Jonathan Alter is really starting to bother me. He’s back on MSNBC peddling the line that Democrats need to look at the glass “half full” if we end up with no public option, and shouldn’t derail reform if there is no public option.
Jerk.
Reform without a public option isn’t reform and the public option IS he glass half full. Single-payer would be a full glass.
He went on to say that he doesn’t know how the public option became the “holy grail” with the left since it has only existed since 2005. That’s a fundamental misunderstanding of the fact the public option is the COMPROMISE from single-payer and it exists for that reason alone.
what a weasel Alter is.
According to him, we should be grateful for a mandate so we HAVE to pay the insurance companies all our money.

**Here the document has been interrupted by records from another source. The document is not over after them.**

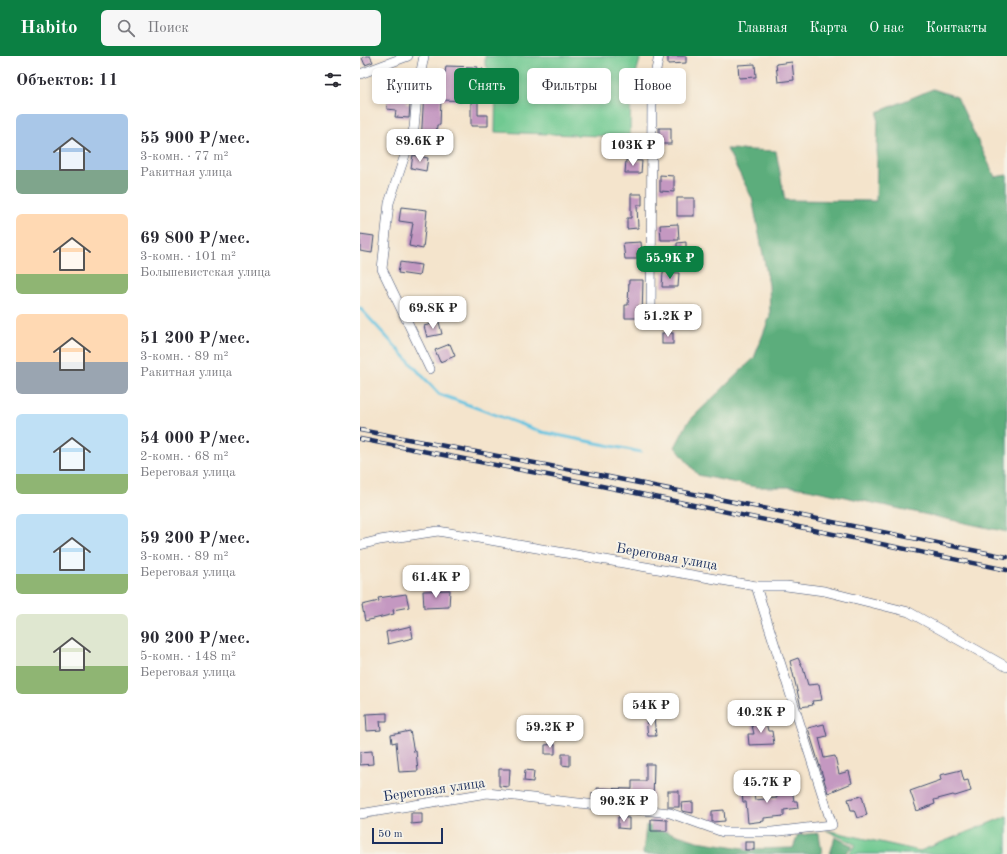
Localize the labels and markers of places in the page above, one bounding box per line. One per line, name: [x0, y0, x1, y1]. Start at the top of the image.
pin: 89.6K ₽: [383, 129, 457, 163]
pin: 103K ₽: [600, 133, 666, 167]
pin: 55.9K ₽: [633, 246, 707, 280]
pin: 69.8K ₽: [396, 296, 470, 330]
pin: 51.2K ₽: [631, 304, 705, 338]
pin: 61.4K ₽: [399, 565, 473, 599]
pin: 54K ₽: [623, 693, 679, 727]
pin: 40.2K ₽: [724, 700, 798, 734]
pin: 59.2K ₽: [513, 715, 587, 749]
pin: 45.7K ₽: [730, 770, 804, 804]
pin: 90.2K ₽: [587, 789, 661, 823]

small businesses, are exempt if they have a payroll under $500,000, from what I understand. That sounds like a lot of money and yes it will exempt many small businesses, but A payroll of $500,000 is not a lot when you think about it. A restaurant with 25 employees making $25,000 a average makes them too large. This is by no means a stretch. Many businesses will try to circumvent the system to stay under that number as with other tax law and regulations that people and businesses try to work around. I see the conservative estimate of 20 million people being enrolled in the public option way low. It would be dramatically higher especially after a couple years. I also think that penalty will hurt employees and job and company growth.
I don’t think that “choice” is too terribly hard to make. He’s an idiot.